* Supplied records:
------------

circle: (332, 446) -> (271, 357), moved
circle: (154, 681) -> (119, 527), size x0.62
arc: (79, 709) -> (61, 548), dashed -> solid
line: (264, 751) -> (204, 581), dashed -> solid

------------

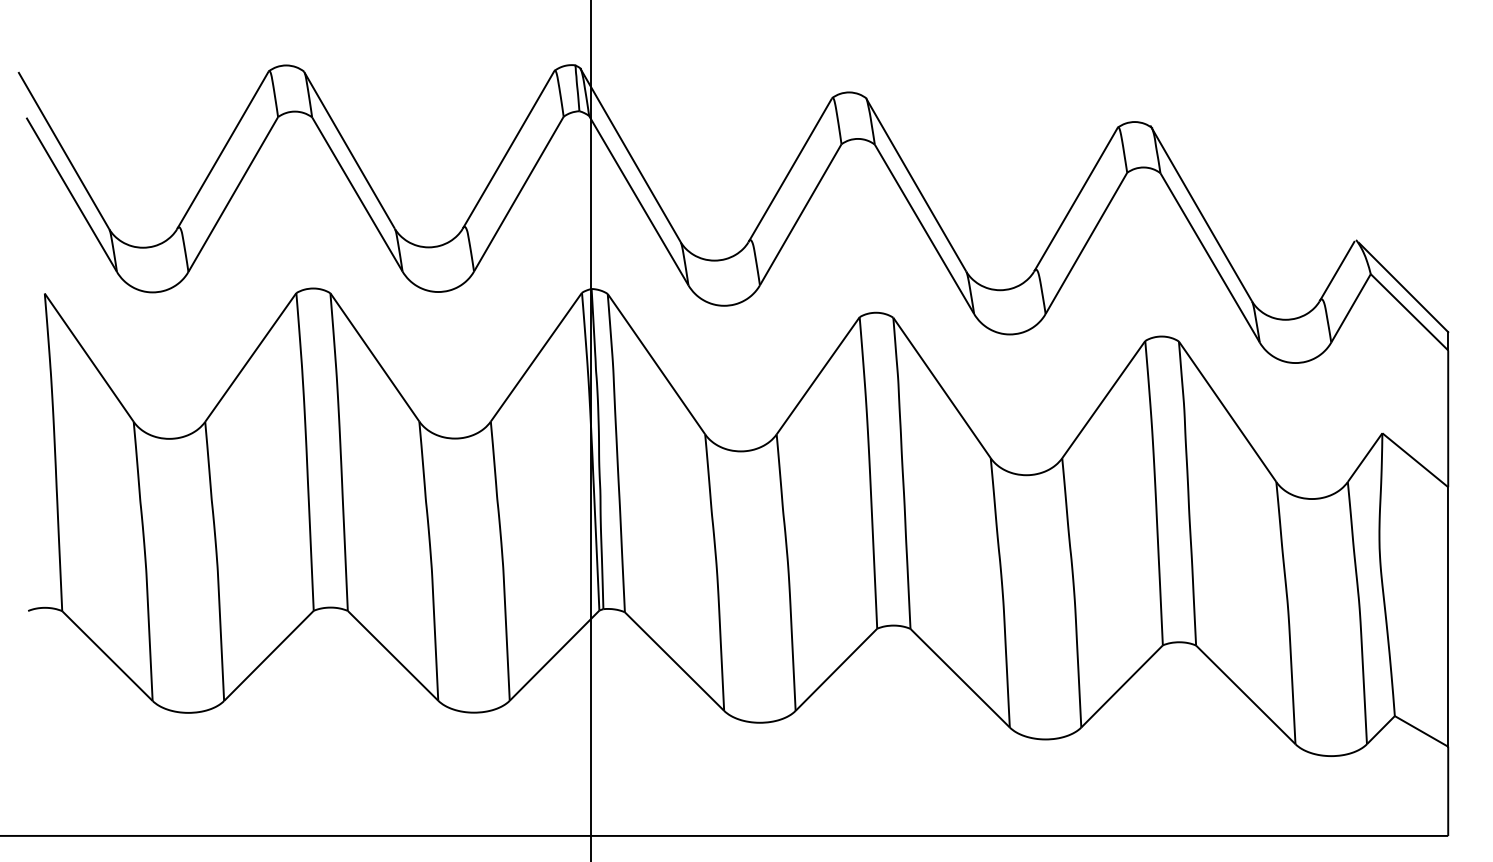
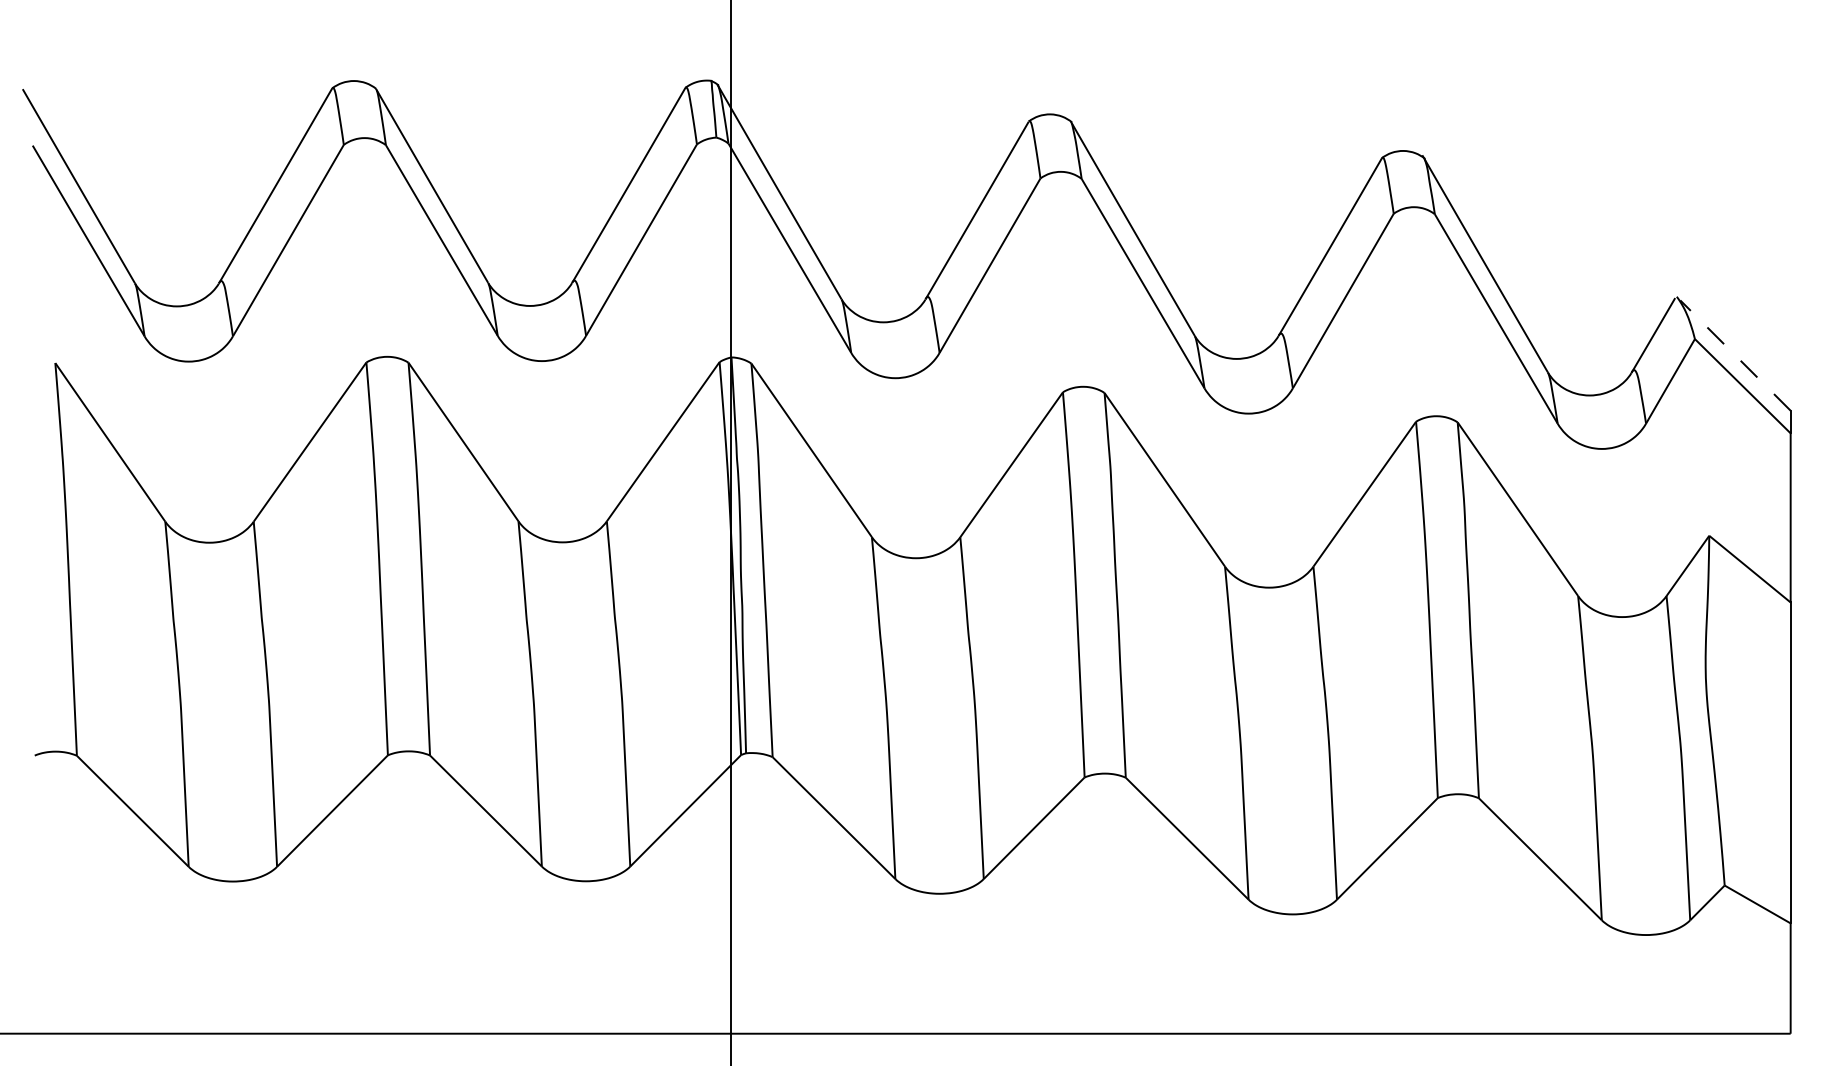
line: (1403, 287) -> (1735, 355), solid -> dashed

------------

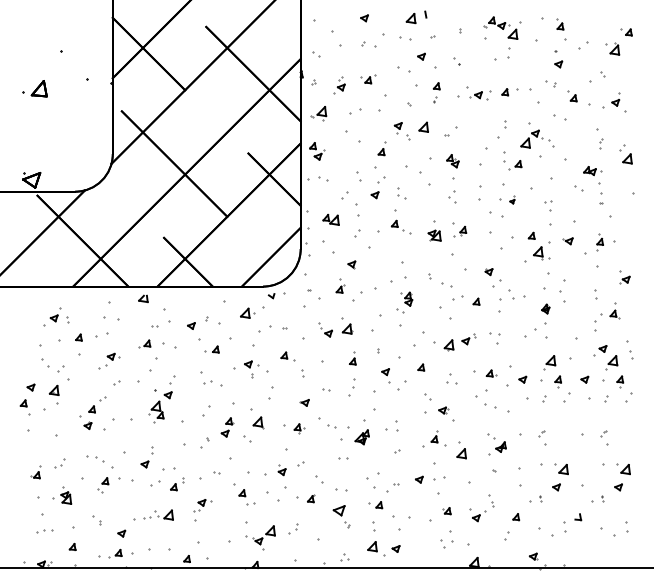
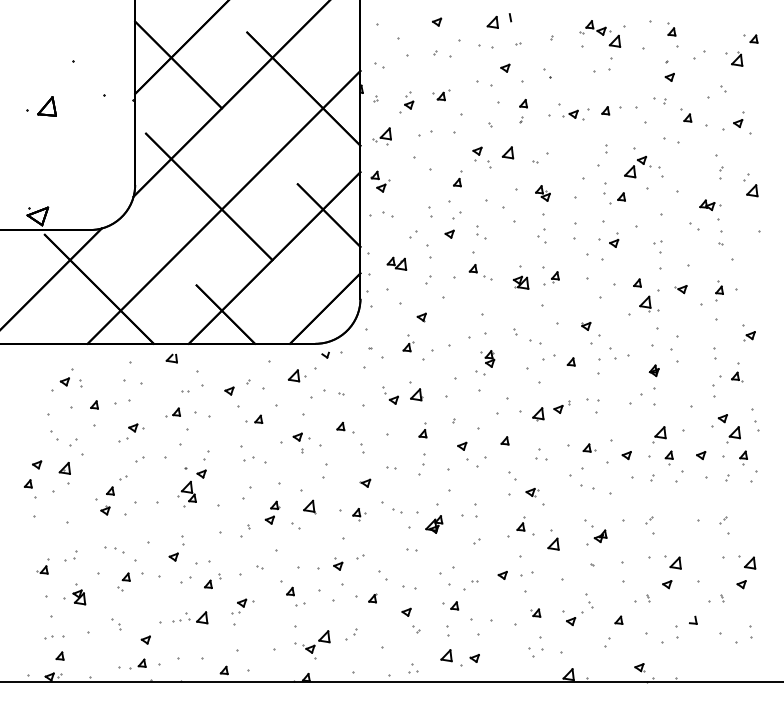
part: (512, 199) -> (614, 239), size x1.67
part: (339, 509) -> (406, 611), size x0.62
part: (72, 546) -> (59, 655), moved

------------

* What you have to do: Whatever else the listing above holds, retype exactly only the lines from the one containing "part: (512, 199) -> (614, 239), size x1.67" to the one containing "part: (72, 546) -> (59, 655), moved", both ends kept.

* Result:
part: (512, 199) -> (614, 239), size x1.67
part: (339, 509) -> (406, 611), size x0.62
part: (72, 546) -> (59, 655), moved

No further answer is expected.